*Task description:* Render the extracted text from all of the items below as a numbered list, one entry per line and with blank lines skipped. Keep the page images out of the answer.

Page images and extracted text

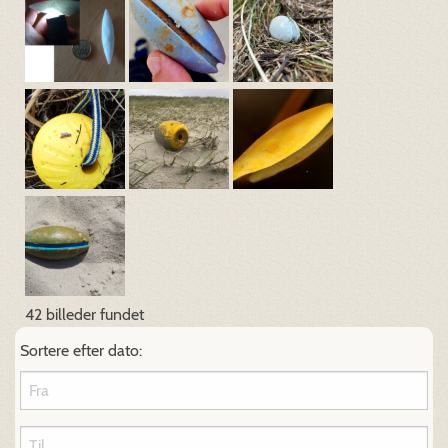
42 billeder fundet
Sortere efter dato:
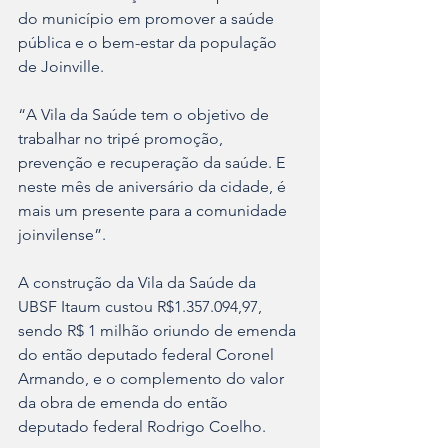
do município em promover a saúde 
pública e o bem-estar da população 
de Joinville.
“A Vila da Saúde tem o objetivo de 
trabalhar no tripé promoção, 
prevenção e recuperação da saúde. E 
neste mês de aniversário da cidade, é 
mais um presente para a comunidade 
joinvilense”.
A construção da Vila da Saúde da 
UBSF Itaum custou R$1.357.094,97, 
sendo R$ 1 milhão oriundo de emenda 
do então deputado federal Coronel 
Armando, e o complemento do valor 
da obra de emenda do então 
deputado federal Rodrigo Coelho.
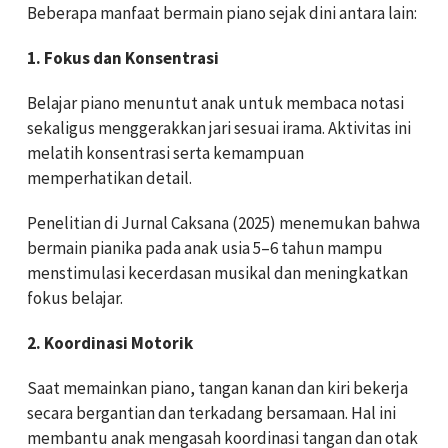
Beberapa manfaat bermain piano sejak dini antara lain:
1. Fokus dan Konsentrasi
Belajar piano menuntut anak untuk membaca notasi
sekaligus menggerakkan jari sesuai irama. Aktivitas ini
melatih konsentrasi serta kemampuan
memperhatikan detail.
Penelitian di Jurnal Caksana (2025) menemukan bahwa
bermain pianika pada anak usia 5–6 tahun mampu
menstimulasi kecerdasan musikal dan meningkatkan
fokus belajar.
2. Koordinasi Motorik
Saat memainkan piano, tangan kanan dan kiri bekerja
secara bergantian dan terkadang bersamaan. Hal ini
membantu anak mengasah koordinasi tangan dan otak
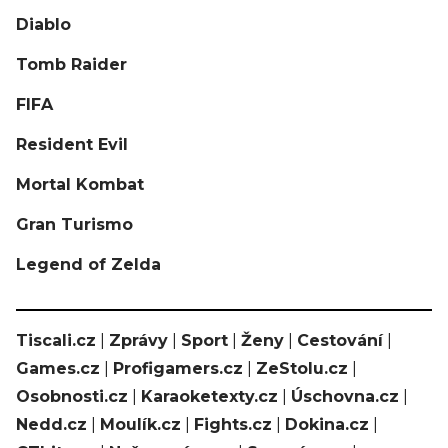
Diablo
Tomb Raider
FIFA
Resident Evil
Mortal Kombat
Gran Turismo
Legend of Zelda
Tiscali.cz
|
Zprávy
|
Sport
|
Ženy
|
Cestování
|
Games.cz
|
Profigamers.cz
|
ZeStolu.cz
|
Osobnosti.cz
|
Karaoketexty.cz
|
Úschovna.cz
|
Nedd.cz
|
Moulík.cz
|
Fights.cz
|
Dokina.cz
|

*Problem solution:*
1. 42 billeder fundet
2. Sortere efter dato:
3. do município em promover a saúde 
4. pública e o bem-estar da população 
5. de Joinville.
6. “A Vila da Saúde tem o objetivo de 
7. trabalhar no tripé promoção, 
8. prevenção e recuperação da saúde. E 
9. neste mês de aniversário da cidade, é 
10. mais um presente para a comunidade 
11. joinvilense”.
12. A construção da Vila da Saúde da 
13. UBSF Itaum custou R$1.357.094,97, 
14. sendo R$ 1 milhão oriundo de emenda 
15. do então deputado federal Coronel 
16. Armando, e o complemento do valor 
17. da obra de emenda do então 
18. deputado federal Rodrigo Coelho.
19. Beberapa manfaat bermain piano sejak dini antara lain:
20. 1. Fokus dan Konsentrasi
21. Belajar piano menuntut anak untuk membaca notasi
22. sekaligus menggerakkan jari sesuai irama. Aktivitas ini
23. melatih konsentrasi serta kemampuan
24. memperhatikan detail.
25. Penelitian di Jurnal Caksana (2025) menemukan bahwa
26. bermain pianika pada anak usia 5–6 tahun mampu
27. menstimulasi kecerdasan musikal dan meningkatkan
28. fokus belajar.
29. 2. Koordinasi Motorik
30. Saat memainkan piano, tangan kanan dan kiri bekerja
31. secara bergantian dan terkadang bersamaan. Hal ini
32. membantu anak mengasah koordinasi tangan dan otak
33. Diablo
34. Tomb Raider
35. FIFA
36. Resident Evil
37. Mortal Kombat
38. Gran Turismo
39. Legend of Zelda
40. Tiscali.cz
41. |
42. Zprávy
43. |
44. Sport
45. |
46. Ženy
47. |
48. Cestování
49. |
50. Games.cz
51. |
52. Profigamers.cz
53. |
54. ZeStolu.cz
55. |
56. Osobnosti.cz
57. |
58. Karaoketexty.cz
59. |
60. Úschovna.cz
61. |
62. Nedd.cz
63. |
64. Moulík.cz
65. |
66. Fights.cz
67. |
68. Dokina.cz
69. |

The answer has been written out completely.